New Universal Mandate

Washington— Cable operators that provide voice-over-Internet Protocol phone service will be required for the first time to pay into the federal program that helps maintain affordable phone service in rural America, called the Universal Service Fund, the Federal Communications Commission decided last Wednesday.

Many cable companies with VoIP service have been voluntarily paying into the $6.5 billion fund, which also finances Internet connections to schools and libraries. But as a result of the FCC ruling, cable contributions will be mandatory and the amount owed could be higher than current levels.

HARD ASSUMPTIONS

The FCC ruled that cable VoIP providers are to assume that 64.9% of their revenue is subject to USF assessment, which is based on interstate and international calling revenue. The amount owed to the fund is to equal 10.5% of eligible revenue, and may be passed on to subscribers.

Generally, cable VoIP providers, such as Time Warner Cable, contribute to the fund the same way as wireless-phone carriers by assuming that interstate revenue is 28.5% of total VoIP revenue.

Under the FCC’s ruling, cable operators could end up paying about 6.8% of total VoIP revenue into the USF, according to Jessica Zufolo, an analyst with Medley Global Advisors.

Cable-modem revenue is exempt from the fund.

Cable operators may pay less than 6.8% if calculations of their actual interstate and international revenue or traffic studies yield lower results than reliance on the agency’s percentage proxies. Traffic studies may rely on data sampling.

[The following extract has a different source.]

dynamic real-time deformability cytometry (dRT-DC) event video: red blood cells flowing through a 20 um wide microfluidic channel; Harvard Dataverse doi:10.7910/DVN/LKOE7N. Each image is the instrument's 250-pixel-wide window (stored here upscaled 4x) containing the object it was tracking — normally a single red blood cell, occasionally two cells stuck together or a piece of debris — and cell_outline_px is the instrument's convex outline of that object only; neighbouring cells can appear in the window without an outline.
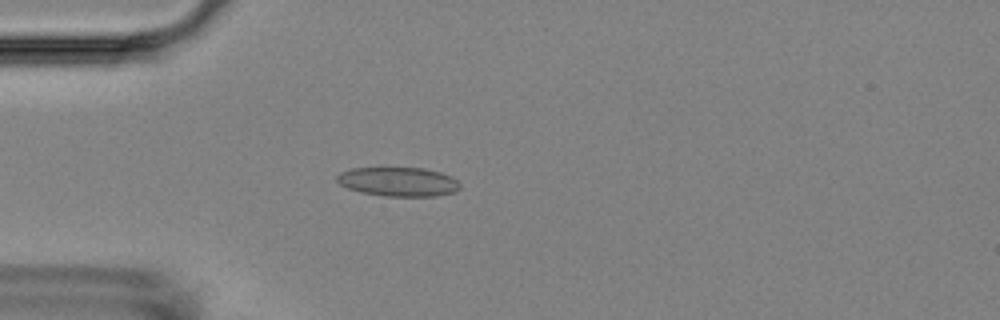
{"species": "Egyptian fruit bat (a non-hibernating species)", "species_latin": "Rousettus aegyptiacus", "temperature_condition": "room temperature", "stored_images_in_passage": 4, "camera_frame_rate_fps": 3000, "um_per_image_px": 0.085, "animal": {"sex": "female"}, "frame": {"image": 1, "passage_image": 3, "time_ms": 3.333, "image_size_px": [1000, 320], "cell_outline_px": [[460, 188], [456, 192], [436, 196], [384, 196], [360, 192], [348, 188], [340, 184], [336, 180], [336, 176], [340, 172], [352, 168], [424, 168], [440, 172], [452, 176], [460, 184]], "centroid_in_image_um": [33.87, 15.45], "position_along_channel_um": 51.1, "area_um2": 20.98}}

“We appreciate the flexibility the [FCC] has provided for companies to conduct traffic studies to determine the amount of their revenues subject to USF assessment,” Dan Brenner, senior vice president of law and regulatory policy at the National Cable & Telecommunications Association, said in a prepared statement.

Relying on the 64.9% “safe harbor” rule, as the FCC calls it, Time Warner Cable would need to collect about $2.72 per month for the USF on a $40 bill, compared to about $1.20 under the system the company had been using voluntarily.

Thomas Navin, chief of the FCC Wireline Competition Bureau, declined to estimate the impact of the new USF rules on monthly VoIP bills.

VoIP providers need to supply the FCC with revenue estimates in August and will receive USF bills later in the year, Navin said.

A cable company that offered video, Internet access and VoIP in a flat-fee bundle can’t escape USF payments by declaring that the VoIP portion of the bundle was effectively given away and wasn’t a source of revenue, Navin said.

Skype Ltd.’s computer-to-computer VoIP service is exempt from USF, as is the company’s new service that allows consumers to make free calls from a computer to any wireless or landline phone in North America until the end of the year, Navin said.

The FCC opted to extend USF mandates to interconnected VoIP providers and to raise wireless-carrier contribution levels to shore up funding for the program.

In August, digital subscriber line providers no longer need to make USF payments, costing the USF an estimated $500 million in 2007 alone, Zufolo said.

FCC chairman Kevin Martin called the FCC’s latest USF moves an interim step.

Martin supports moving from a revenue-based model to one in which money is collected based on working telephone numbers — a controversial proposal with low-volume phone customers. The NCTA supports a numbers-based collection system.

'TECH-NEUTRAL’ ALTERNATIVE

“I think [the numbers-based system] is one that I’ve advocated publicly for quite some time as being one that I think would be a more stable means of collecting universal service and would be one that would be technology-neutral,” Martin told reporters after the vote at FCC headquarters.

FCC Commissioner Robert McDowell joined the agency June 1, giving Martin a 3-2 GOP majority for the first time since taking command in March 2005. Martin would not predict when he would implement the numbers-based USF plan.

“I don’t know the exact time frame for it. But I think what we did today was an important interim step to continue to stabilize the fund and give us an opportunity to continue to debate until there is a majority ready to move forward,” he added.

In a client note, Stifel Nicolas analysts Blair Levin, David Kaut, and Rebecca Arbogast warned that the FCC might not adopt a new USF collection system anytime soon.

“We note that the last 'interim’ rules were adopted in 2002 and are now three-and-a-half years old,” the analysts said.